Direct rotor-guided ablation using either endocardial or inverse computed epicardial recordings has reported higher AF freedom rates than the standard CPVI approach in persistent AF patients. Narayan et al.¹⁵ reported a significantly improved outcome in persistent AF patients when sources identified by FIRM mapping were ablated together with a conventional anatomical ablation. Their reported success for persistent AF patients is striking: 82 vs. 45% for empirical PVI. Similar results were reported for rotor-guided ablation based on the ECGI mapping, with an 85% freedom of AF at 1 year.¹⁷

Finally, there are still open questions that will need to be addressed in the near future. Validation studies and wider use of FIRM,¹⁵ ECGI,¹⁷ and body surface mapping, including DF and phase methods,^74,90 based on ablation will help to improve AF physiology understanding and to disseminate mapping-based therapeutic approaches. For example, the relatively simple non-invasive detection of AF drivers will potentially help in selecting patients for AF ablation and planning their ablation procedures in advance. The panoramic simultaneous mapping of the atria in all the aforementioned methods is a major new feature contributing to the understanding of AF, but it is important to note that the critical limitations in resolving the near vs. far field and the non-unique sources distribution that affects the accuracy of the methods still hinder on the ability to fully embrace those technologies for fibrillation studies. In the long run, development of new mapping technological solutions together with more realistic research models may be the key for better understanding of AF mechanisms and development of more effective therapeutic approaches.

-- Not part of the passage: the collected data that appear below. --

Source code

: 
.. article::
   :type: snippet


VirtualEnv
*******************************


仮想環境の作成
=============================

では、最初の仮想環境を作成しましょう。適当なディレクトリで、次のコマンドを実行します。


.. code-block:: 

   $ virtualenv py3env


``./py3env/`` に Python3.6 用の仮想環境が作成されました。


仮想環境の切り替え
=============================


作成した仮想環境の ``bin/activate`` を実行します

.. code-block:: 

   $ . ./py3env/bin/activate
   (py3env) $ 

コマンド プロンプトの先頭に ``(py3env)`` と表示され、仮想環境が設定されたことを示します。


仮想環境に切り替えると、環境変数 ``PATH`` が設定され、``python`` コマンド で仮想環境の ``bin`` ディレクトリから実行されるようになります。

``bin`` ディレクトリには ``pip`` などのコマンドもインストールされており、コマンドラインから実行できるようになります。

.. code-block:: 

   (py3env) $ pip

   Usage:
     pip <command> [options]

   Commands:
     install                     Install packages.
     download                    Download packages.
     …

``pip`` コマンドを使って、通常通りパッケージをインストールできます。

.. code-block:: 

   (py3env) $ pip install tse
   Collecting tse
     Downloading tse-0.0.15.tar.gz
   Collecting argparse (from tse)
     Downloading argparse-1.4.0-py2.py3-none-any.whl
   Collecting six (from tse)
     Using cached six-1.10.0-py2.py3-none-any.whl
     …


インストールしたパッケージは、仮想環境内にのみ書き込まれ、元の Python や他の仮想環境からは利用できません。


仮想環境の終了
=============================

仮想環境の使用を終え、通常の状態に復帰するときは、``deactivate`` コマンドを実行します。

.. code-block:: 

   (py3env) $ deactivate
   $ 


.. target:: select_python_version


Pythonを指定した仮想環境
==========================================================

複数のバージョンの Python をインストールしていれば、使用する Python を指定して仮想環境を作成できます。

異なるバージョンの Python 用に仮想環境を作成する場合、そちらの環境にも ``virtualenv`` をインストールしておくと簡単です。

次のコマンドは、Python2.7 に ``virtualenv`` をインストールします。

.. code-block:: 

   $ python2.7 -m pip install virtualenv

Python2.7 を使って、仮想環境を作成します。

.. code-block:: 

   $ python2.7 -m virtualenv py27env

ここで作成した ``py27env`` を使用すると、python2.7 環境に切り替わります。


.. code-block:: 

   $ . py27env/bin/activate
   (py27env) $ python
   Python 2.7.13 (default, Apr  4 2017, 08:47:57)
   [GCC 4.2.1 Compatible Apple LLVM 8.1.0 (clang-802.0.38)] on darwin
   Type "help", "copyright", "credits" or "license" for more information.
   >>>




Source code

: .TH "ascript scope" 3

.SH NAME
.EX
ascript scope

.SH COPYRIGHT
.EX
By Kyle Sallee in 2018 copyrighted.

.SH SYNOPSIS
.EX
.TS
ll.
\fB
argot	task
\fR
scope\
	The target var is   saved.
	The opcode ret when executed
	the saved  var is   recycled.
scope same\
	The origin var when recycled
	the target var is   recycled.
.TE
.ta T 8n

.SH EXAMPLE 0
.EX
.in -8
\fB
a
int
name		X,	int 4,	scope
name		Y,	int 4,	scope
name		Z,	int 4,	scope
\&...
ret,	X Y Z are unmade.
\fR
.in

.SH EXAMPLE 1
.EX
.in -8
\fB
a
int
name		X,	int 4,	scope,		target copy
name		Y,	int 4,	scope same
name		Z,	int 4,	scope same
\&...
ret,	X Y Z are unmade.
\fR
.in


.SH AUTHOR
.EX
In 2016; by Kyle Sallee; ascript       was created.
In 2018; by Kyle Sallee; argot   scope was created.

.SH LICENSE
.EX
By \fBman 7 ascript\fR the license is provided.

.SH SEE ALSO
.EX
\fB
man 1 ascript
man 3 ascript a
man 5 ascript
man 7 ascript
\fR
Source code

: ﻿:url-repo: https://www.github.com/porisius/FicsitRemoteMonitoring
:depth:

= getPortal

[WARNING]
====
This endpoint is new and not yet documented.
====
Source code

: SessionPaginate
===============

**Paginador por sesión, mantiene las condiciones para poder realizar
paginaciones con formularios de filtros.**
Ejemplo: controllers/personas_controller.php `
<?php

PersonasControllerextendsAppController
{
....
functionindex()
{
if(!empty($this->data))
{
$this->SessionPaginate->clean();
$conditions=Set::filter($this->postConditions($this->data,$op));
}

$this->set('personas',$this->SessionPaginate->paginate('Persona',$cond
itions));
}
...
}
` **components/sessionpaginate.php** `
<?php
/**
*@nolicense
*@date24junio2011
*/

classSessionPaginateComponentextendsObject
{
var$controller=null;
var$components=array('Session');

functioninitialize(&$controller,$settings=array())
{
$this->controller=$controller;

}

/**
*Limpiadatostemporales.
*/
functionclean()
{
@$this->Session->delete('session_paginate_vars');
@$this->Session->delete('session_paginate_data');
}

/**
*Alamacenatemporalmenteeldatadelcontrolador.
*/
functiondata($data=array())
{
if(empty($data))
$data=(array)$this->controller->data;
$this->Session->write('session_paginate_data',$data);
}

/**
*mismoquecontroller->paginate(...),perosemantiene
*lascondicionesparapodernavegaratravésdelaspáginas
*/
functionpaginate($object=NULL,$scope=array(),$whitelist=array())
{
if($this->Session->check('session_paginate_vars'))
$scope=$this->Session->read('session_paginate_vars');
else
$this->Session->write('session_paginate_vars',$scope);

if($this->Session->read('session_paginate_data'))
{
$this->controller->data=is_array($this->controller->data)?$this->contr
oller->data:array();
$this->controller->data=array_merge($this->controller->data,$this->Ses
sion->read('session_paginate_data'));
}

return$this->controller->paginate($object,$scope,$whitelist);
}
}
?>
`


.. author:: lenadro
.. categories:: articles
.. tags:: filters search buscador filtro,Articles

Conflict of interest: M.R., A.M.C., M.S.G., F.F.-A.: none; F.A.: Advisory Board Medtronic, Sorin; O.B.: Medtronic, St Jude Medical: research grants and donations, Rhythm Solutions, Inc.: scientific officer and shareholder, and Acutus Medical, Inc.: consultant.

Funding

This work was supported in part by grants from the Instituto de Salud Carlos III (Ministry of Economy and Competitiveness, Spain: PI13-01882, PI13-00903, and PI14/00857), Spanish Society of Cardiology (Clinical Research Grant 2015), Generalitat Valenciana (ACIF/2013/021), Innovation (Red RIC, PLE2009-0152), and NHLBI (P01-HL039707, P01-HL087226, and R01-HL118304).